* [TASK DIRECTIONS]
From the entries below, extract every line that contains the word "Hidden".

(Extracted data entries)
┌────────
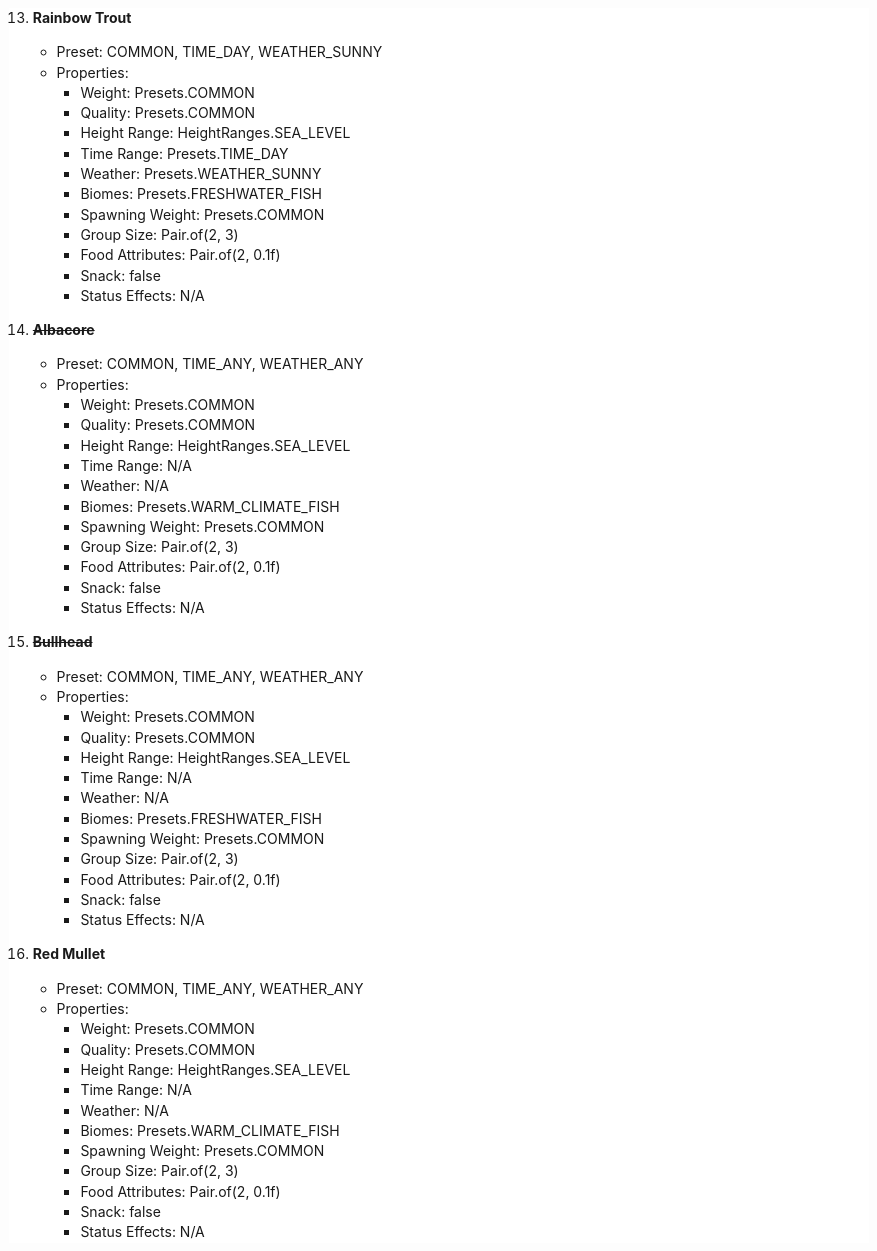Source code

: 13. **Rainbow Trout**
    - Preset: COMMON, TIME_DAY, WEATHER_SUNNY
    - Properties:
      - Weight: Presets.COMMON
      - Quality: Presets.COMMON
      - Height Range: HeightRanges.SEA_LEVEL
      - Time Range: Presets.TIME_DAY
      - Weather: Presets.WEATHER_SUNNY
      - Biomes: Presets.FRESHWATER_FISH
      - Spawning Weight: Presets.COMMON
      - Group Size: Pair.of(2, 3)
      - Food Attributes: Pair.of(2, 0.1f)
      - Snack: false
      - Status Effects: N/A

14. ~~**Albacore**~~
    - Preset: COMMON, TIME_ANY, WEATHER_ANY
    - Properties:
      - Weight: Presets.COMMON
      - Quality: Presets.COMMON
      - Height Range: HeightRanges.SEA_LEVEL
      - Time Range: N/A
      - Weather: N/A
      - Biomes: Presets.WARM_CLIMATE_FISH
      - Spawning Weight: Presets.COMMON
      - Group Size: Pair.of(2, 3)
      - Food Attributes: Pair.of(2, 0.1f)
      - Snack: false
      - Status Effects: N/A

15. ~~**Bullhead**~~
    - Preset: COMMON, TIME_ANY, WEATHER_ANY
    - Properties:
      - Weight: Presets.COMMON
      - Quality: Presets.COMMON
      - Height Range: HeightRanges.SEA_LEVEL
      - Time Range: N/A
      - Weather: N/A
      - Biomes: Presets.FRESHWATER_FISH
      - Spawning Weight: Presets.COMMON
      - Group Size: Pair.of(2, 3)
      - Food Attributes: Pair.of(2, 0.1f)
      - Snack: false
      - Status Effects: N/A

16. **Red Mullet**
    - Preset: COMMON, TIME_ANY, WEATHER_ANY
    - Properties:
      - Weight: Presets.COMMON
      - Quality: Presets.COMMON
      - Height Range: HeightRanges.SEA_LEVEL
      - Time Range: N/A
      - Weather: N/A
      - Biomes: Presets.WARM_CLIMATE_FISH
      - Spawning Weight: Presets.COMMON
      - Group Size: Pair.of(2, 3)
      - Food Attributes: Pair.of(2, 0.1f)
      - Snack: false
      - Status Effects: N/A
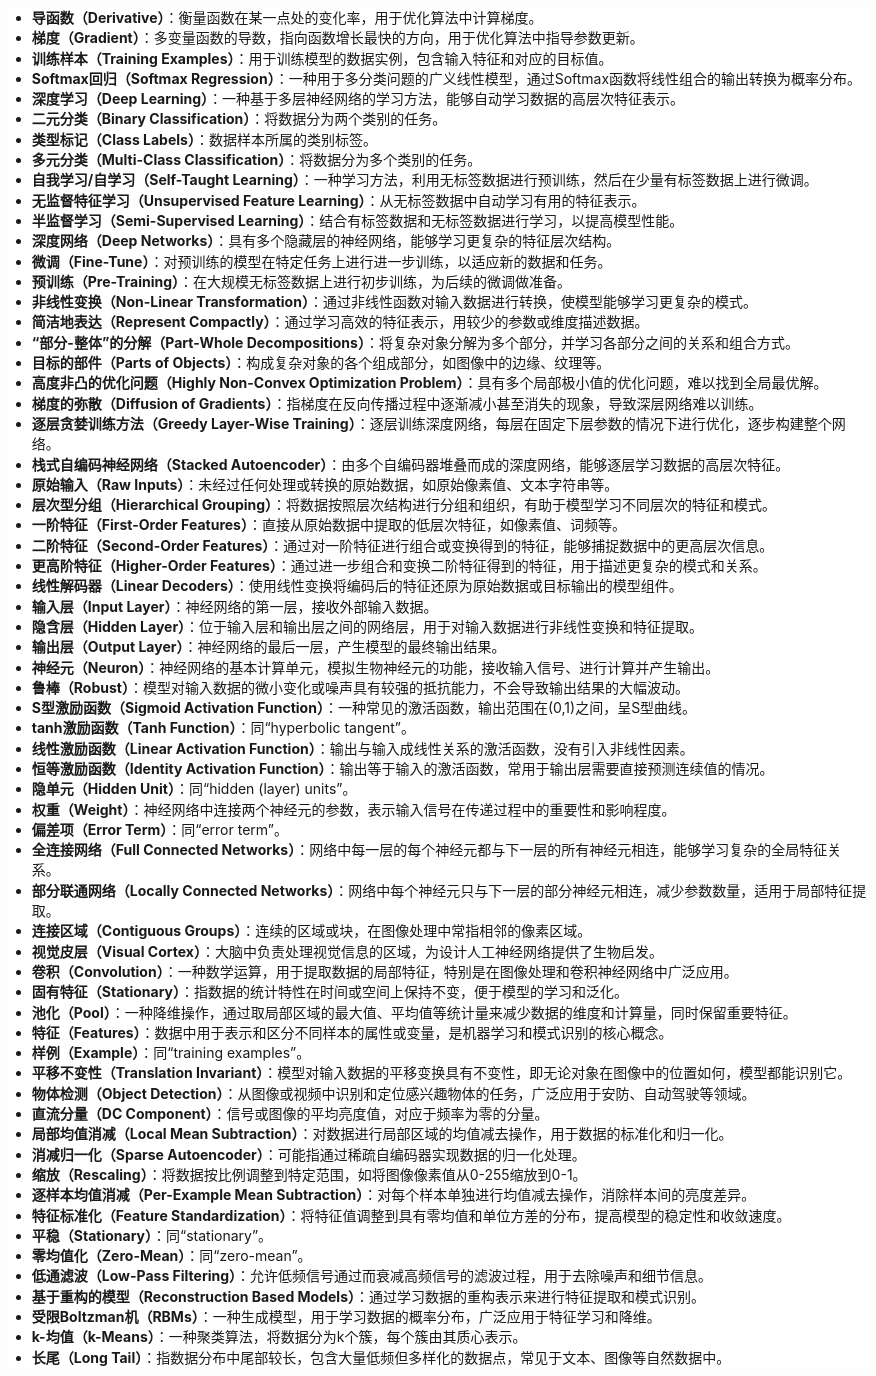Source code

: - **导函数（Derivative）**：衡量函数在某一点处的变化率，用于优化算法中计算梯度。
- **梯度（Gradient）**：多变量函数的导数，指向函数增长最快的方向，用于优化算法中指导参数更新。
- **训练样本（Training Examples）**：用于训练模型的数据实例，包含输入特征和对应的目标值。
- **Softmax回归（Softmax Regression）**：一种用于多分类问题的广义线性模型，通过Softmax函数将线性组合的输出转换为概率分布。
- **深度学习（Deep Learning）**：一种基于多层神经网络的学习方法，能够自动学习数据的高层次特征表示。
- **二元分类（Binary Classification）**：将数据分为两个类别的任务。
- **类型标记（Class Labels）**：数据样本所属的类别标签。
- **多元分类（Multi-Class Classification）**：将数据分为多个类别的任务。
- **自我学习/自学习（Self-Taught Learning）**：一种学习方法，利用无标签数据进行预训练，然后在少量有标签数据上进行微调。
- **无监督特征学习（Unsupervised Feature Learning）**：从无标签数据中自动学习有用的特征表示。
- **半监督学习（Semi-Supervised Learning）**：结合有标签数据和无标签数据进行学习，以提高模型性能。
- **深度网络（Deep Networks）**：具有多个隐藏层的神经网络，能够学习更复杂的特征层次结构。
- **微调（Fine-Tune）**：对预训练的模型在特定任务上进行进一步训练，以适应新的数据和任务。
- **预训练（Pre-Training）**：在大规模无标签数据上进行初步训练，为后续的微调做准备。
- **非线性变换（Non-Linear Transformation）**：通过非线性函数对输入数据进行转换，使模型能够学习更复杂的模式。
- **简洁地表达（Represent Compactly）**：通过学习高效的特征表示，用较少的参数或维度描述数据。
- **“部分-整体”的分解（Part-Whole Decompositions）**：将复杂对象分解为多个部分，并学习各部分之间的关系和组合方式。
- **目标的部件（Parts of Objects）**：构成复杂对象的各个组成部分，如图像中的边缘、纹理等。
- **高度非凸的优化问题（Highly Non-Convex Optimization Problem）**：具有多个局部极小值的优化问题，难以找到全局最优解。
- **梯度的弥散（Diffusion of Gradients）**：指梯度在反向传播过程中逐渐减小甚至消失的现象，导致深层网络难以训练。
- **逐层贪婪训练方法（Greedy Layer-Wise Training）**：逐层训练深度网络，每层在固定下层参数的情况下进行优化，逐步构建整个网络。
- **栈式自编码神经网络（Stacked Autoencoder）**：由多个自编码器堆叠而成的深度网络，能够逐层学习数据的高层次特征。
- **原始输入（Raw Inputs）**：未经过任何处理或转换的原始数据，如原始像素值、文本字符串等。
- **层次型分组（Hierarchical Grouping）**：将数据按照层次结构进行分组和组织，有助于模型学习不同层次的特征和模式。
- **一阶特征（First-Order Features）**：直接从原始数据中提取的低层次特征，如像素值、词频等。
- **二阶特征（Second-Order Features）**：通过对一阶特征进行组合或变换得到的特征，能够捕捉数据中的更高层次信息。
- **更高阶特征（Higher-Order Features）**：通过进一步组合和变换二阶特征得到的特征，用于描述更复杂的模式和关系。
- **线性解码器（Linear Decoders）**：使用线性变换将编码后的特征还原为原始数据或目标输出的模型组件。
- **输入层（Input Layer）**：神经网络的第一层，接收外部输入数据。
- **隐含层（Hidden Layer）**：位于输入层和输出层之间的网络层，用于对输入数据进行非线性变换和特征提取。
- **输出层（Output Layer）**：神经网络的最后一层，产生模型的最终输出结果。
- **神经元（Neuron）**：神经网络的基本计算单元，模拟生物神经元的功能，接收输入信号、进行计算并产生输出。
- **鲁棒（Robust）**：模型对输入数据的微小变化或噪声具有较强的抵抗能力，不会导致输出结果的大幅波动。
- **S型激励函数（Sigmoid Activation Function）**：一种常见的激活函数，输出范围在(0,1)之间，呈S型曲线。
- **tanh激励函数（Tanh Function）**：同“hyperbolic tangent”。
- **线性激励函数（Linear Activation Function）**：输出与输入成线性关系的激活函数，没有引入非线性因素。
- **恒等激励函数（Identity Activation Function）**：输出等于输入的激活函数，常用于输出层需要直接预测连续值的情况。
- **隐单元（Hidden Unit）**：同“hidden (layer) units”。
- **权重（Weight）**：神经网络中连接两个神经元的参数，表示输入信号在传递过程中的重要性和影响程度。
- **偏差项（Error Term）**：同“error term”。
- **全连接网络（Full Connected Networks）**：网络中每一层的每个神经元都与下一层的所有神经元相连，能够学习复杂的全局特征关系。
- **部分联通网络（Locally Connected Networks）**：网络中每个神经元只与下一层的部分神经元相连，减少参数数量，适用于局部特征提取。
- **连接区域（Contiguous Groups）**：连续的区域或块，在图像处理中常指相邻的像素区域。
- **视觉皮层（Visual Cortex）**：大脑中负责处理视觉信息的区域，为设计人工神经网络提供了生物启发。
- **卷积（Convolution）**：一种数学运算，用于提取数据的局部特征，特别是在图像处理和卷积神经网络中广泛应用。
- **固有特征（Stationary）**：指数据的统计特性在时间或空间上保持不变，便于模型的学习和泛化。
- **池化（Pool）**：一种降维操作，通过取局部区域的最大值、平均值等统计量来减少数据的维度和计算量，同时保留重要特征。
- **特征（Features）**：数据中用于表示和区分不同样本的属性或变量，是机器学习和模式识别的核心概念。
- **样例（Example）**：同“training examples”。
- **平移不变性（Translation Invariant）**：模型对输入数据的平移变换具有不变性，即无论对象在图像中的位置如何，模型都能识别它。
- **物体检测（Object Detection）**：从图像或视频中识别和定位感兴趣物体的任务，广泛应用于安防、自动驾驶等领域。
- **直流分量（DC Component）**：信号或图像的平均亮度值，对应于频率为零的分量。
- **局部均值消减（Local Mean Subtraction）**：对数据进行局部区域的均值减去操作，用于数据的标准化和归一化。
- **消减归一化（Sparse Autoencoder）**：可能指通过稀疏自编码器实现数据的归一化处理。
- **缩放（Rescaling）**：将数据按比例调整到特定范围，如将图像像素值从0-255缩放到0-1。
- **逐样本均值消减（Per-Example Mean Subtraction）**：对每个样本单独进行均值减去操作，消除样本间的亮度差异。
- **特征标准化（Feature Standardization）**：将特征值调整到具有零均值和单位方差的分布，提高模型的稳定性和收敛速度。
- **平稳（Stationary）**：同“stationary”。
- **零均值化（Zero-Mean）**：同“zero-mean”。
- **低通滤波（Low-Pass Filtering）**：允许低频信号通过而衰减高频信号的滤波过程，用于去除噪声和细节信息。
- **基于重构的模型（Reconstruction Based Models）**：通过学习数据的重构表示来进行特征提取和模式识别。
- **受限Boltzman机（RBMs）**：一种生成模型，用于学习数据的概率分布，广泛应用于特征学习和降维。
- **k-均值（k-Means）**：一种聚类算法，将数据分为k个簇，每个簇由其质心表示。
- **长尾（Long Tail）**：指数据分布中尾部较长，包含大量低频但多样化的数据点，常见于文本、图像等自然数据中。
└────────
* [RESPONSE BOX]
- **隐含层（Hidden Layer）**：位于输入层和输出层之间的网络层，用于对输入数据进行非线性变换和特征提取。
- **隐单元（Hidden Unit）**：同“hidden (layer) units”。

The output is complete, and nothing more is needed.